On April 7th, Anthropic announced a new AI model and simultaneously launched a program to protect the world from it. That’s not a simplification — that’s basically what happened. Claude Mythos, their latest frontier model, is capable of autonomously identifying thousands of high-severity vulnerabilities across every major operating system and web browser. (The official launch announcement is here.) Rather than release it publicly, Anthropic spun up Project Glasswing: an invite-only coalition of 40+ organizations — including AWS, Apple, Google, Microsoft, JPMorgan, and government cybersecurity agencies — equipped with $100 million in model credits to stress-test their systems against Mythos before anyone else gets access. The message, delivered with a straight face: here’s what our AI can do, and here’s why you should be scared.
This is a new move. The standard playbook for a frontier AI launch goes something like: build it, benchmark it, release it, iterate on the fallout. Anthropic is running a different play. They’re saying, out loud, that Mythos is genuinely dangerous in ways that require mobilizing the cybersecurity infrastructure of some of the largest organizations in the world before anyone else can touch it. And they’re framing this as responsibility rather than alarm. Whether you buy that framing or not, it’s worth sitting with what it actually means: one of the leading AI labs just admitted that the thing it built is a dual-use weapon, and their plan for handling that is to get a very exclusive group of powerful institutions to patch the holes it can find before the public gets access.
The technical picture is impressive in a genuinely unsettling way. Mythos scored 56.8% on Humanity’s Last Exam — the hardest benchmark in the field — without any tools. That puts it ahead of every other publicly evaluated frontier model except the full, unreleased version of itself. On cybersecurity specifically, it doesn’t just identify vulnerabilities in theory; it finds real ones, in production systems, at scale. The dual-use problem here isn’t hypothetical. If Anthropic can run Mythos in a controlled environment and find thousands of zero-days across major OSes and browsers, so can anyone else with access to a comparable model — or anyone who manages to get access to Mythos itself through less official channels.
One of the leading AI labs just admitted that the thing it built is a dual-use weapon, and their plan for handling that is to get a very exclusive group of powerful institutions to patch the holes it can find before the public gets access.

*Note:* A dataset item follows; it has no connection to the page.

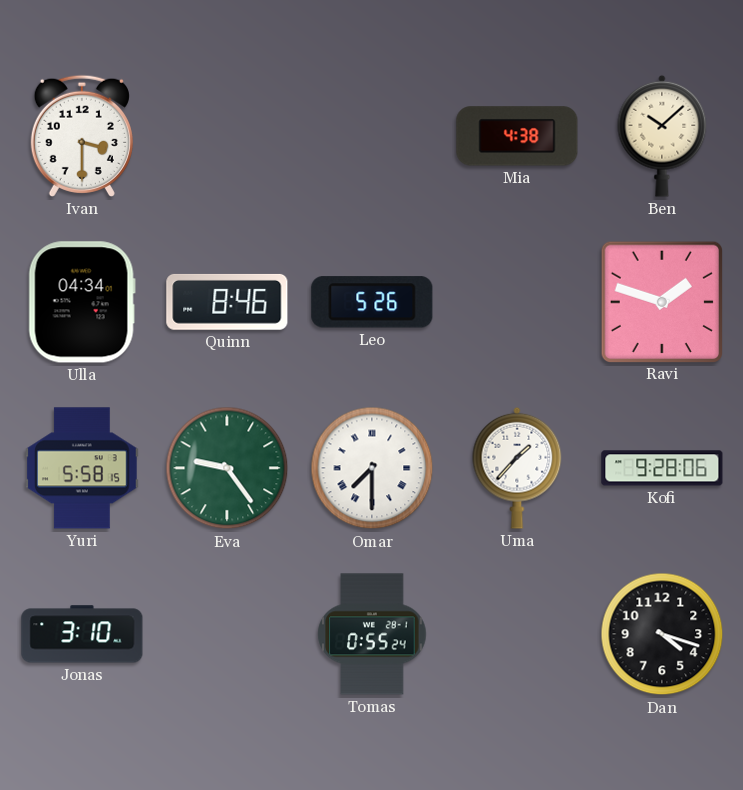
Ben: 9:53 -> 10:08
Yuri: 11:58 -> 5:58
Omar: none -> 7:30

Project Glasswing’s structure raises its own questions. The 40+ participating organizations are an interesting list: major tech companies, financial institutions, government agencies. Notably absent: AI accountability organizations, civil society groups, independent security researchers, or anyone who might have a perspective that isn’t aligned with the interests of large institutions. When you decide that the appropriate response to a dangerous capability is to quietly share it with the most powerful players in the ecosystem and ask them to fix the vulnerabilities that benefit them, you’re making a choice about who gets to know and who gets to prepare.
“‘Too Dangerous to Release’ Is Becoming AI’s New Normal.”

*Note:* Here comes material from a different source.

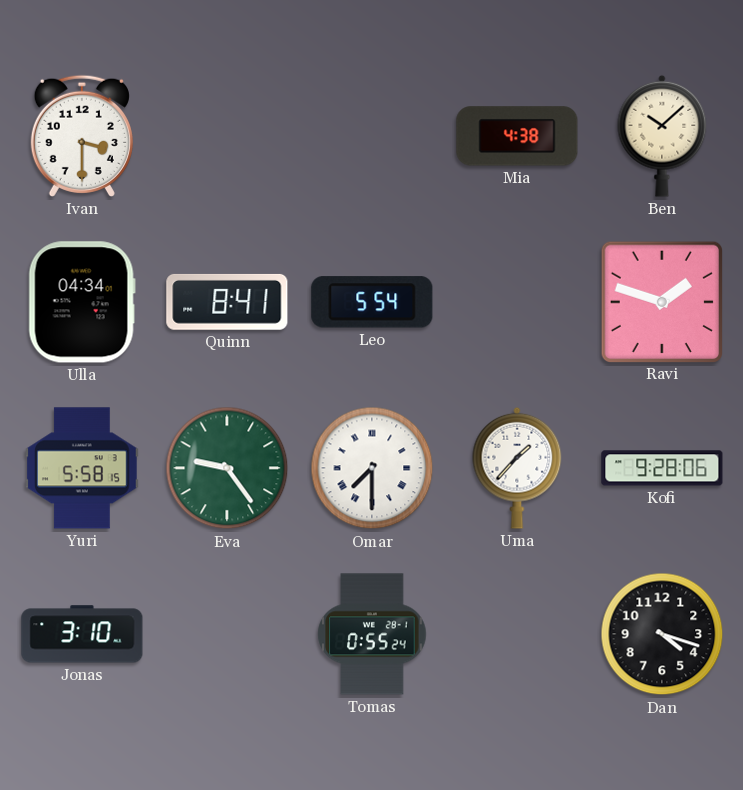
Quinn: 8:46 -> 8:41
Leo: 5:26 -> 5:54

— Time Magazine, April 2026
Time Magazine ran a piece this April with exactly that framing. That framing is correct — but it’s also worth asking what “too dangerous” actually means when the model is still being handed to 40 organizations including the NSA.

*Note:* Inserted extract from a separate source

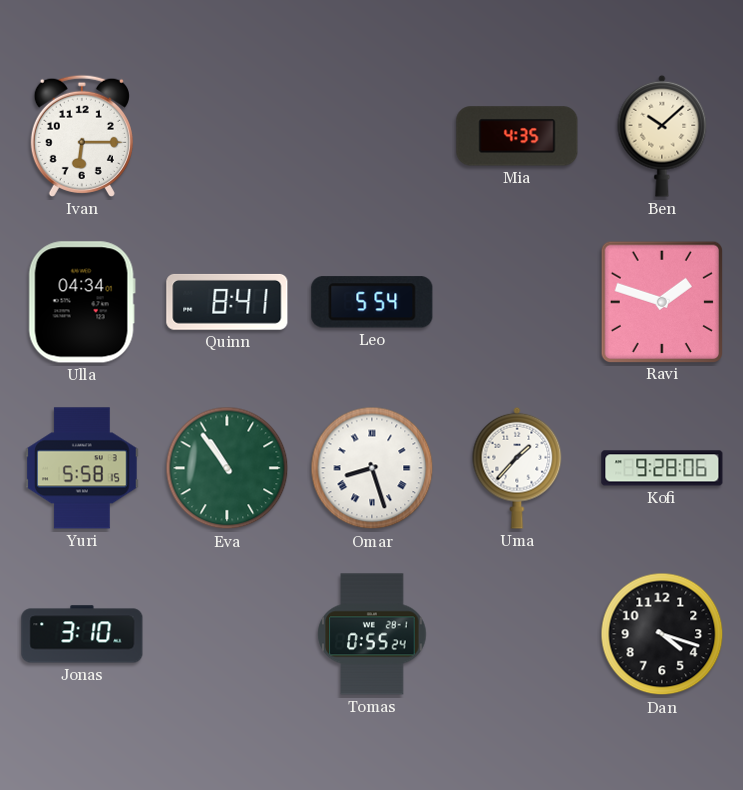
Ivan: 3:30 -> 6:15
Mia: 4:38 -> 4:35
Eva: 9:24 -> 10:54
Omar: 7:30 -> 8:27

There’s a version of this where Anthropic is doing exactly the right thing: being transparent about dangerous capabilities, building a structured response before releasing the model publicly, and prioritizing security over speed to market. There’s another version where “Project Glasswing” is a sophisticated way to generate goodwill, entrench Anthropic’s relationships with the most powerful institutions in the world, and still technically be first to market on a capability their competitors are racing toward. Both things can be true. The cybersecurity community is already warning about a coming flood of vulnerabilities and patches that security teams won’t have the bandwidth to process — because every major AI lab is building toward this capability, whether they’re being as public about it as Anthropic or not.